-- Texte à lire --
Quel fut le rôle des politiques, et notamment de François Mitterrand, ministre de l'Intérieur puis de la Justice, lors de la "sale guerre" d'Algérie? Il est "peut-être temps de « démilitariser » l’histoire de la guerre d’Algérie, sans évacuer la responsabilité de l’armée", déclare ainsi l'historien Benjamin Stora, à l'occasion de la publication de François Mitterrand et la guerre d'Algérie, avec François Malye, lors d'un entretien avec Mediapart (retranscrit par la LDH). Le livre fait aussi l'objet d'un documentaire, qui sera diffusé par France 2 le jeudi 4 novembre à 22h50.

-- Travail demandé --
a – Reformulez plus brièvement le paragraphe du texte qui commence par « Quel fut le rôle des politiques », en conservant ses faits principaux.
b – Réécrivez le passage du texte qui commence à « Quel fut le » et se termine à « novembre à 22h50. », en remplaçant « documentaire » par « film ».
Les lignes qui suivent n'ont aucun lien avec le texte.

-- Données fournies --
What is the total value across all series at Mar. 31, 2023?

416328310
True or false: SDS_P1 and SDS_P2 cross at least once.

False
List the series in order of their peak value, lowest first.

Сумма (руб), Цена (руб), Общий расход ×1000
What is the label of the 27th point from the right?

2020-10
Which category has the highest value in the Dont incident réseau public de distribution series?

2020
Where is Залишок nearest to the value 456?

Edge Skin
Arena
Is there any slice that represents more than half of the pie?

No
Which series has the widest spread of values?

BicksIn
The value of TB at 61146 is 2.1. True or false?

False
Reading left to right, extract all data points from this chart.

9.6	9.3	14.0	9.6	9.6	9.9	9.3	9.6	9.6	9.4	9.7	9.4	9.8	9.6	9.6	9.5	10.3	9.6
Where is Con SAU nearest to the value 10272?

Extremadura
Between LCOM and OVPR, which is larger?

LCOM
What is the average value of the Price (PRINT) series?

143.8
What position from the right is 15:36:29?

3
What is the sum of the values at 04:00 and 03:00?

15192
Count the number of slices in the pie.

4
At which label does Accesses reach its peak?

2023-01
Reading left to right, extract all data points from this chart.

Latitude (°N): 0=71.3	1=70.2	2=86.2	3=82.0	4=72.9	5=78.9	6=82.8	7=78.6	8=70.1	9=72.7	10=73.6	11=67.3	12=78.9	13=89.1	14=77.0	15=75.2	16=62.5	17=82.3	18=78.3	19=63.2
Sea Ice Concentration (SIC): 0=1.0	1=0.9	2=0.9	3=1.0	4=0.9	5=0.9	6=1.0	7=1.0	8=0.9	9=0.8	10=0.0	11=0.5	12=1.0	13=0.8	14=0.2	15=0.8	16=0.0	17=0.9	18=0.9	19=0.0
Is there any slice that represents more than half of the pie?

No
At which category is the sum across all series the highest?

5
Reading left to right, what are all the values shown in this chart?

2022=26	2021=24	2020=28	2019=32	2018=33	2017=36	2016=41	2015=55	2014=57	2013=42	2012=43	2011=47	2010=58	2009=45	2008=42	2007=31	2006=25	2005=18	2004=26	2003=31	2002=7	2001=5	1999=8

-- Réponses aux consignes --
a – Le texte pose la question du rôle des politiques pendant la guerre d'Algérie, en particulier celui de François Mitterrand, ministre de l'Intérieur puis de la Justice. Dans un entretien avec Mediapart, l'historien Benjamin Stora estime qu'il est peut-être temps de « démilitariser » cette histoire, sans écarter la responsabilité de l'armée. Il s'exprime à l'occasion de la parution de François Mitterrand et la guerre d'Algérie, écrit avec François Malye. Un documentaire tiré du livre sera diffusé sur France 2 le jeudi 4 novembre à 22h50.

b –
Quel fut le rôle des politiques, et notamment de François Mitterrand, ministre de l'Intérieur puis de la Justice, lors de la "sale guerre" d'Algérie? Il est "peut-être temps de « démilitariser » l’histoire de la guerre d’Algérie, sans évacuer la responsabilité de l’armée", déclare ainsi l'historien Benjamin Stora, à l'occasion de la publication de François Mitterrand et la guerre d'Algérie, avec François Malye, lors d'un entretien avec Mediapart (retranscrit par la LDH). Le livre fait aussi l'objet d'un film, qui sera diffusé par France 2 le jeudi 4 novembre à 22h50.